== PROBLEM ==
The result should be every line that contains the word "pixels", taken from the material.

== EXERCISE INPUT ==

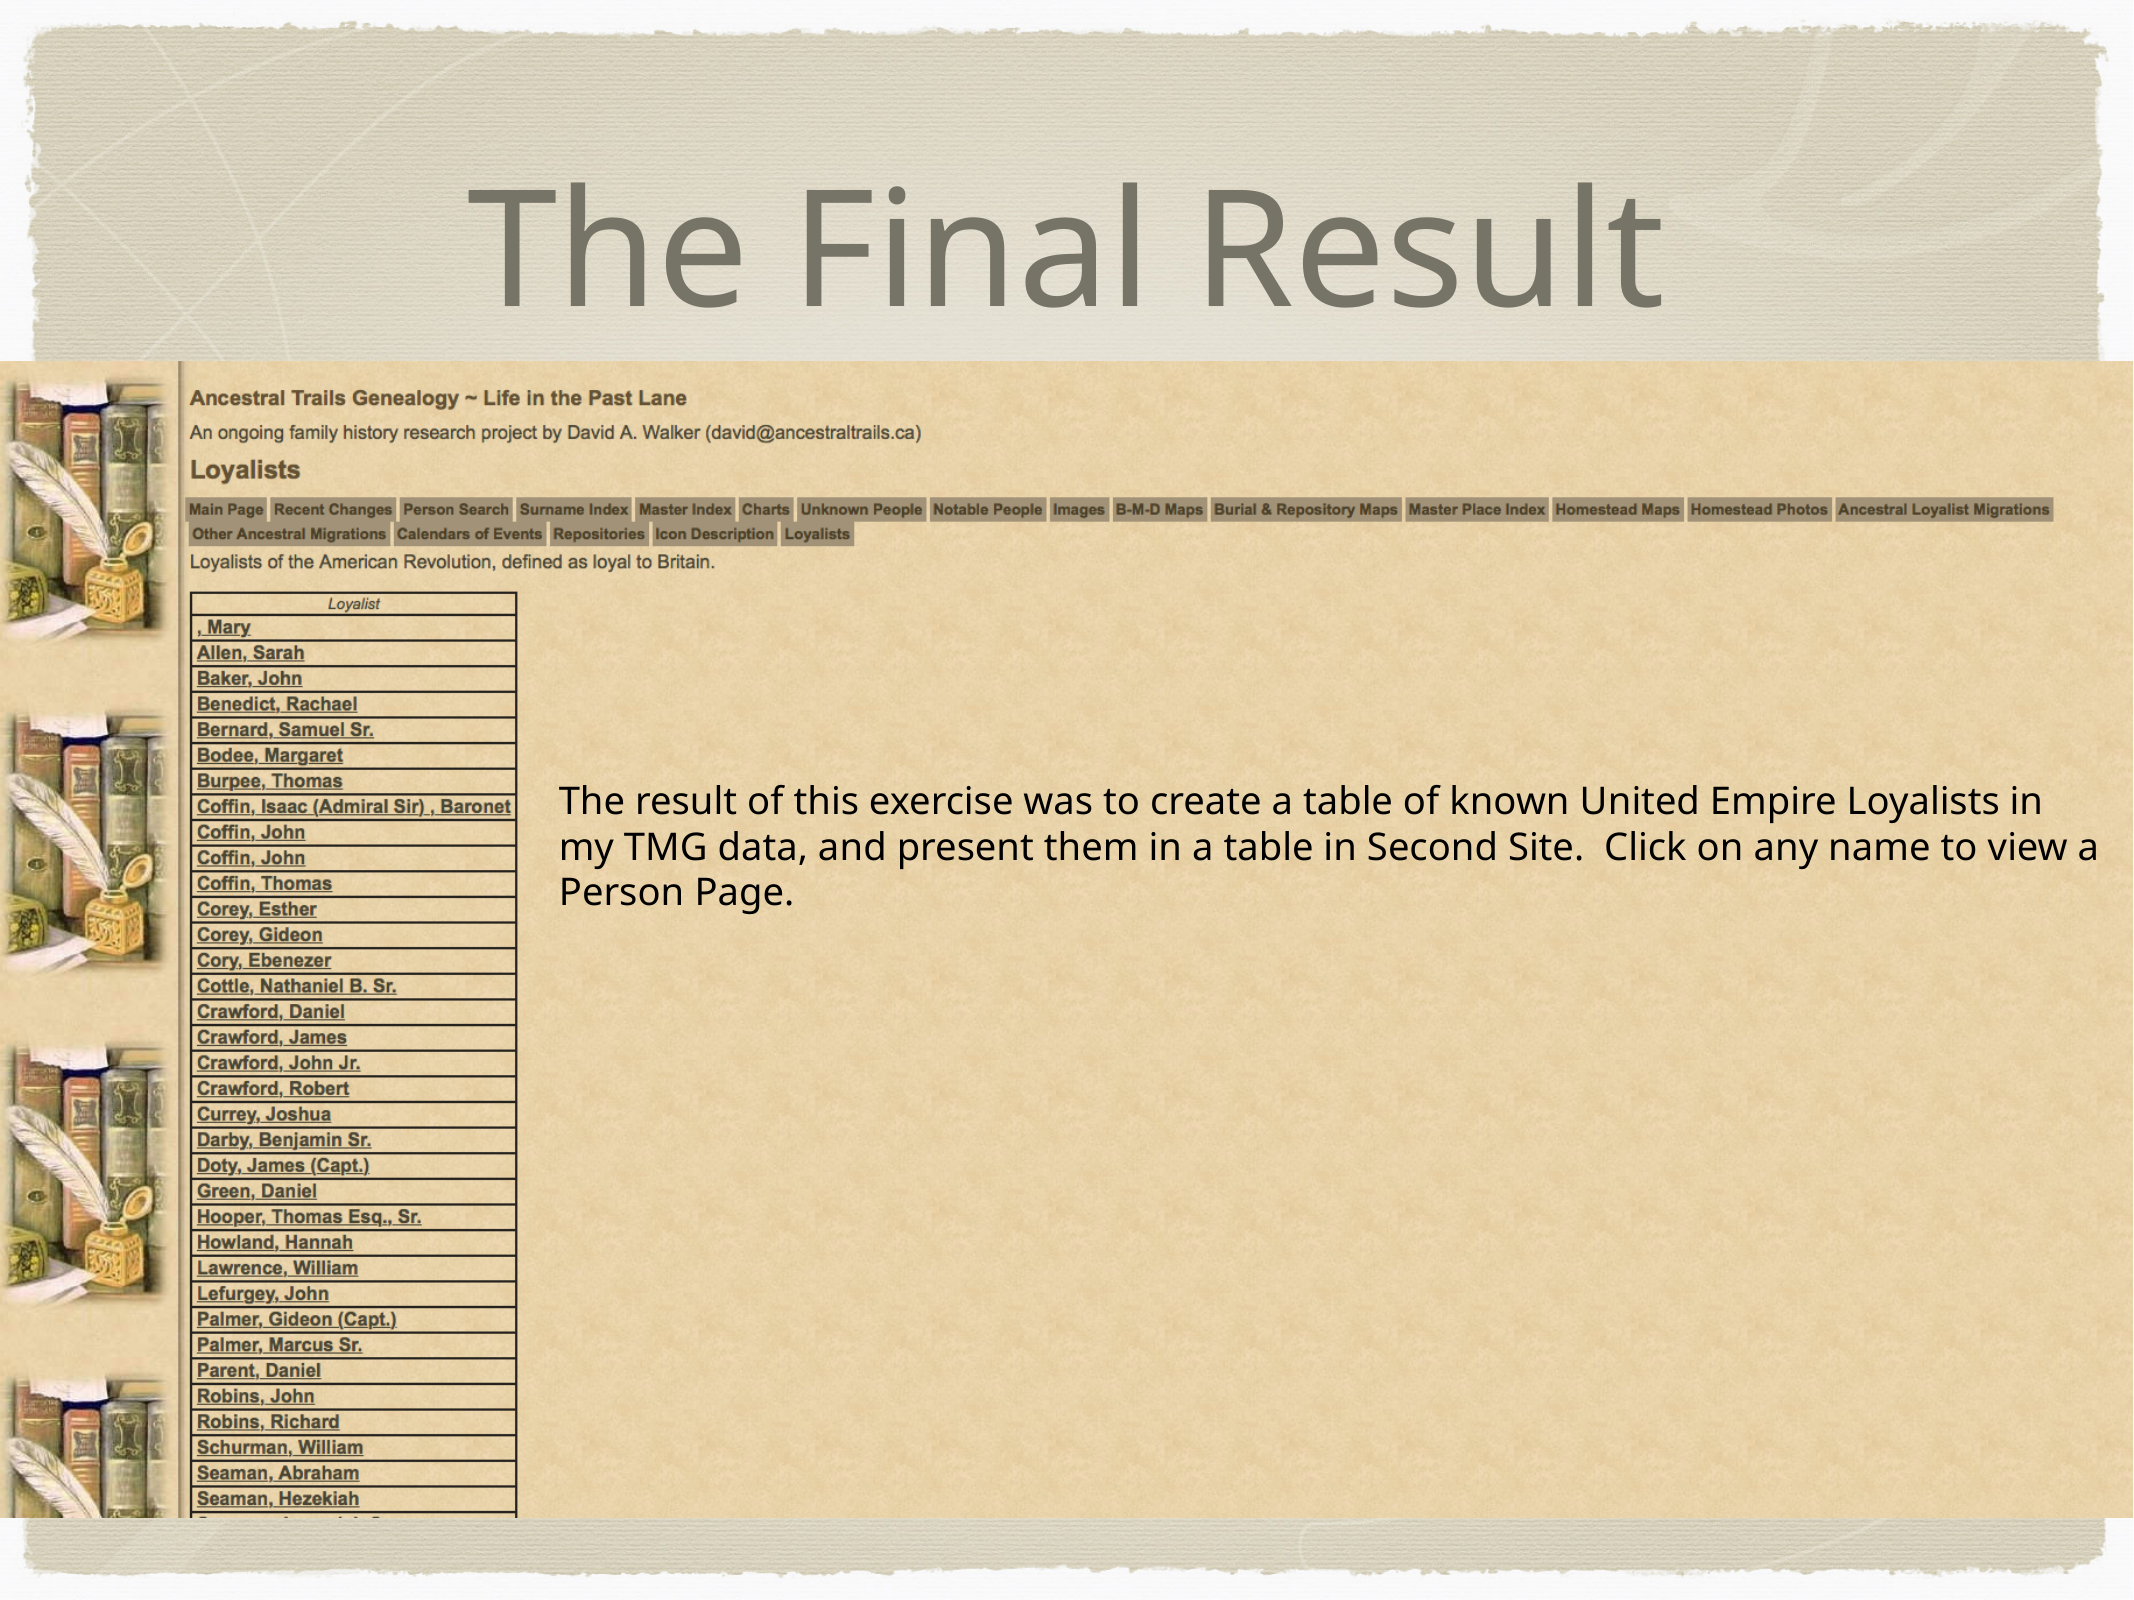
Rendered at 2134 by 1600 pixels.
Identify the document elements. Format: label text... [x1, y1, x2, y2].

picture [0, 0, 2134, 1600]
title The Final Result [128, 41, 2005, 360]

* * *

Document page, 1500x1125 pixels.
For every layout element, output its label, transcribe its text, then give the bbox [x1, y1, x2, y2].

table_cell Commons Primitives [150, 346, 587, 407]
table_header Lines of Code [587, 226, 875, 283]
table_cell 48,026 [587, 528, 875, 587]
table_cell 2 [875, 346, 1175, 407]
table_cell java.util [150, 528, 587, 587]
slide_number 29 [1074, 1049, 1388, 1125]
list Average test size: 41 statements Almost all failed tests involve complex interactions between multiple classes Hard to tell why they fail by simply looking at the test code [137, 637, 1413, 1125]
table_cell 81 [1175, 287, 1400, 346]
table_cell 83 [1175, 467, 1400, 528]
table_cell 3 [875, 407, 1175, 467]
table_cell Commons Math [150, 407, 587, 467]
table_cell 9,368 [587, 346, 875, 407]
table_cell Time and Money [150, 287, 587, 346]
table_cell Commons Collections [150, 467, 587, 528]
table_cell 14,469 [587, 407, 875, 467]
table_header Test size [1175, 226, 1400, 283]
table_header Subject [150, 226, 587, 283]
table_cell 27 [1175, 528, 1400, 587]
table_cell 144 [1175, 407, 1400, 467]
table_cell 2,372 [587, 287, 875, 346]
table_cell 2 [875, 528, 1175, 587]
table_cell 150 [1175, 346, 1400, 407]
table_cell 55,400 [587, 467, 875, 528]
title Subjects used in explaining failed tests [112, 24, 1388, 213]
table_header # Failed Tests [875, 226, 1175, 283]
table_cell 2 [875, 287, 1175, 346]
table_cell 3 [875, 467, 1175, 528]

==

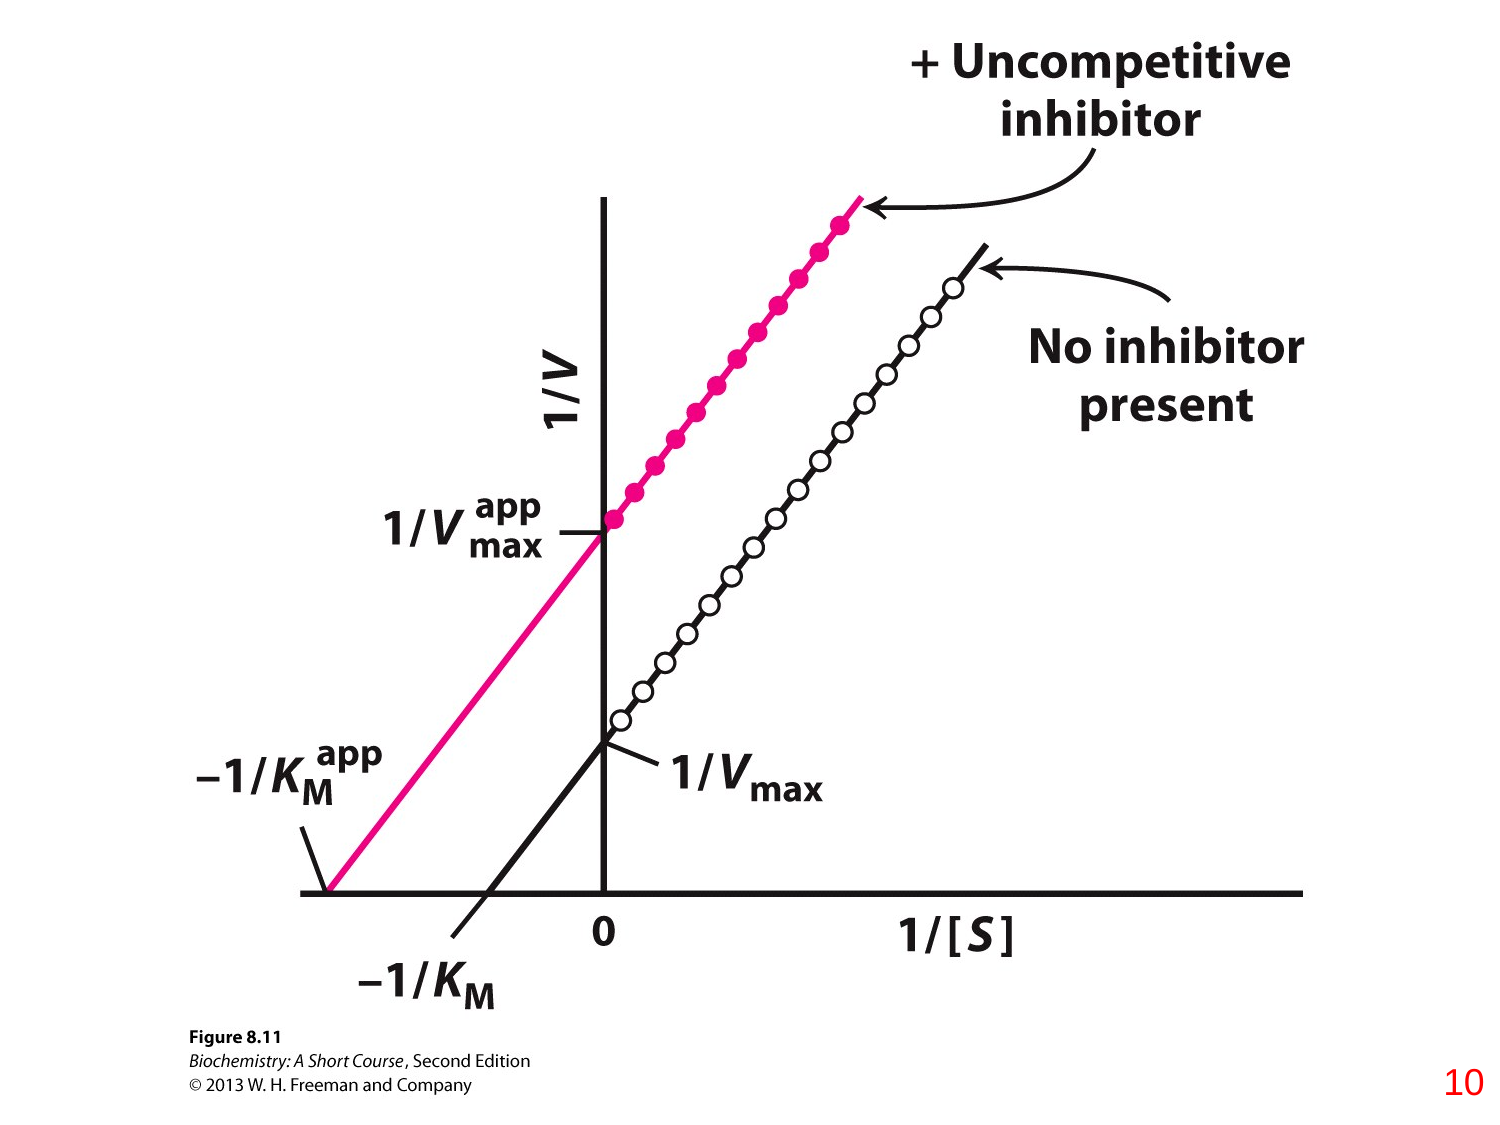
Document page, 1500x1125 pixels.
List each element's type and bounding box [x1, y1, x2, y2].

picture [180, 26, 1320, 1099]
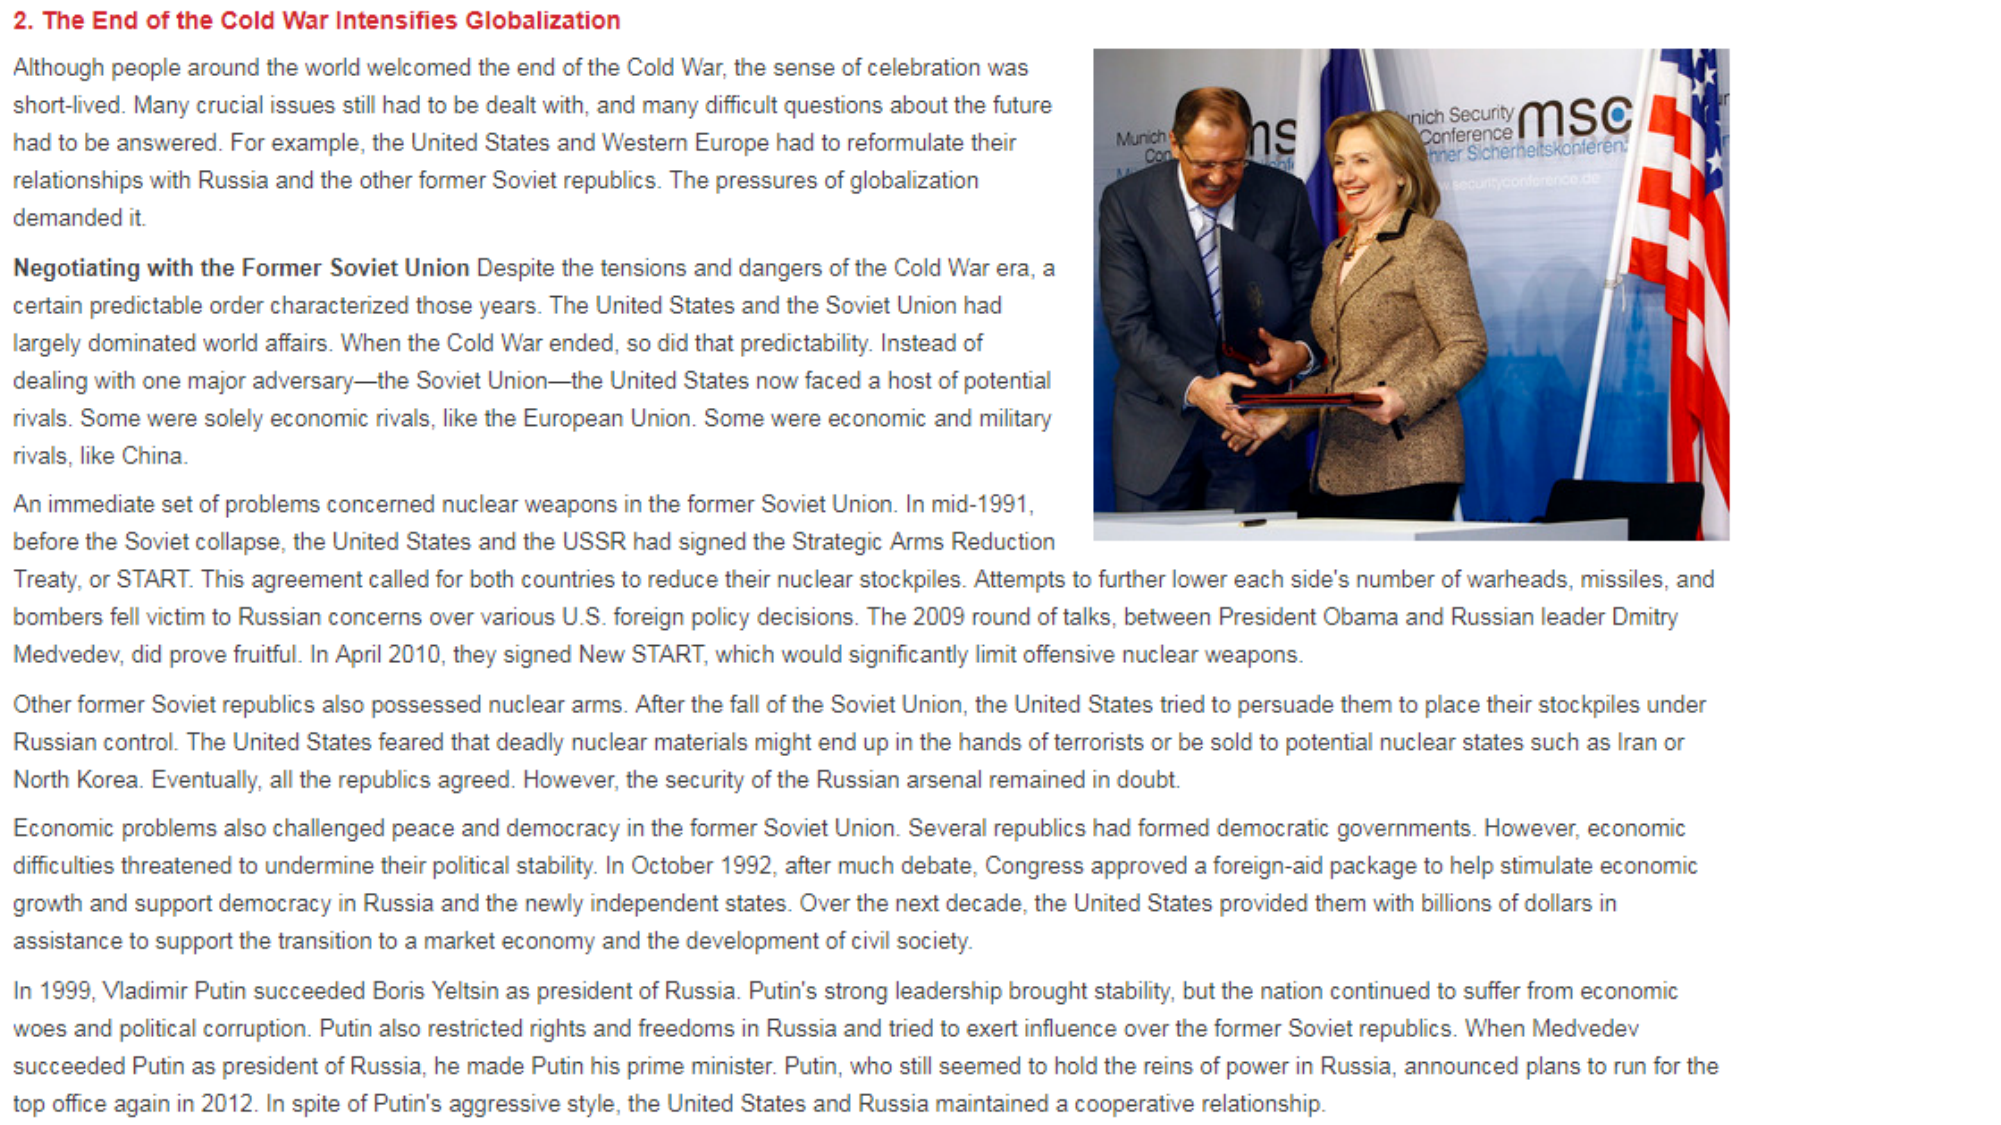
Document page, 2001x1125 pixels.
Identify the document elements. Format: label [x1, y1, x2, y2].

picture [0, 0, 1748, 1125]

== EXERCISE OUTPUT ==
Rendered at 2134 by 1600 pixels.
Document page, 1500x1125 pixels.
Document page, 1500x1125 pixels.
Document page, 2001x1125 pixels.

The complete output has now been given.